Verletzungen oder Wunden
Entfernen Sie den Fremdkörper (Steinchen, Dornen, Scherben) wenn er nicht zu tief eingedrungen ist (sonst Tierarzt aufsuchen). Die Haare um die Wunde herum sollten kurz geschnitten werden. Spülen Sie die Wunde mit reichlich Mineralwasser und desinfizieren Sie sie danach. Dabei die Wundfläche nicht reiben.
Große Wunden oder Wunden an Stellen, die ständig Verschmutzung ausgesetzt sind, sollten verbunden werden. Achten Sie darauf, dass der Verband nicht einschneidet oder Druckstellen verursachen kann. Pfotenschuhe sind hilfreich.
Wunden, die groß oder tief sind, deren Ränder weit auseinanderklaffen, die stark bluten oder stark entzündet sind, müssen unbedingt von einem Tierarzt behandelt werden.

 

Andere Gefahren

Mögliche Gefahrenquellen bei einer Wanderung können sein: unwegsames Gelände, hohe Felsvorsprünge, Wildtiere, Fahrzeuge, Gift und kleinere Höhlen. Auch kann Ihr Hund eine Gefahr für andere darstellen, indem er Menschen, andere Hunde, Reiter, Wildtiere und besonders Schafe und Ziegen, die in den Bergen leben, erschreckt oder gar jagt. Wenn Ihr Hund Schafen hinterher läuft, machen Sie sich äußerst unbeliebt bei den Bauern, da die Tiere sehr empfindlich sind. Weibliche und trächtige Schafe, die von Hunden gehetzt werden, neigen zu Früh- und Todgeburten. Daher sollten Sie nicht nur zum Wohle Ihres Hundes, der Gefahr läuft in der Nähe von Höfen vom Schafsbesitzer erschossen zu werden, auch das Wohlergehen der Schafe in Betracht ziehen.

Jäger stellen ebenfalls eine theoretische Gefahr dar, denn das ganze Jahr über werden verschiedene Tierarten wie Kaninchen, Hasen, Singdrosseln, Rothühner und vermehrt nun auch Wildziegen gejagt. Zwar ist uns in all den Jahren selten ein Jäger in den Bergen begegnet und auch kein Abschuss durch Jäger bekannt, aber man muss davon ausgehen, dass jagende Hunde erschossen werden. 

Die offizielle Jagdsaison ist auf Mallorca von Mitte Juli bis Ende Januar.
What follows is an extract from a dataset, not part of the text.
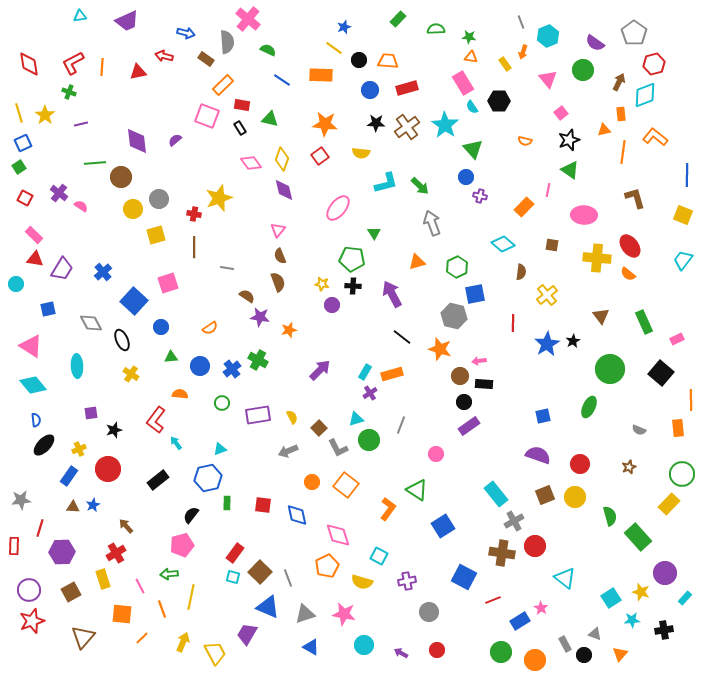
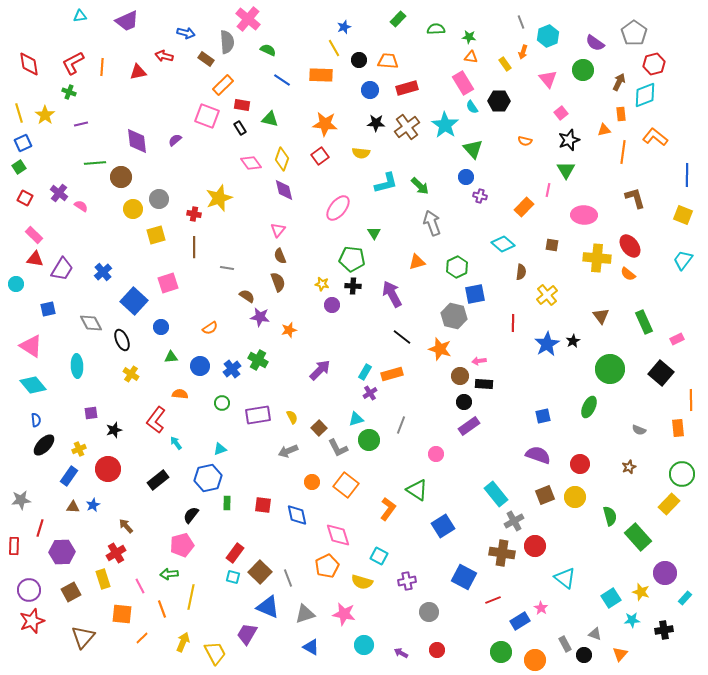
yellow line at (334, 48): rotated 24 degrees clockwise
green triangle at (570, 170): moved 4 px left; rotated 24 degrees clockwise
Viele Grundstücke und Gebiete sind mit Schildern markiert, auf denen z.B. steht: "coto privado de caza" - Privates Jagdgebiet. Oft sehen Sie aber nur kleine Schilder bestehend aus einem schwarzen und weißen Dreieck. Hunde hier unbedingt anleinen!

 

Bitte immer beachten:

Bleiben Sie immer auf den Wegen. Hinterlassen Sie Tore oder Gatter so, wie Sie sie vorgefunden haben: geschlossen oder geöffnet. Bei Bedarf respektieren Sie natürlich auch Privatgelände: "prohibido el paso" - Durchgang verboten!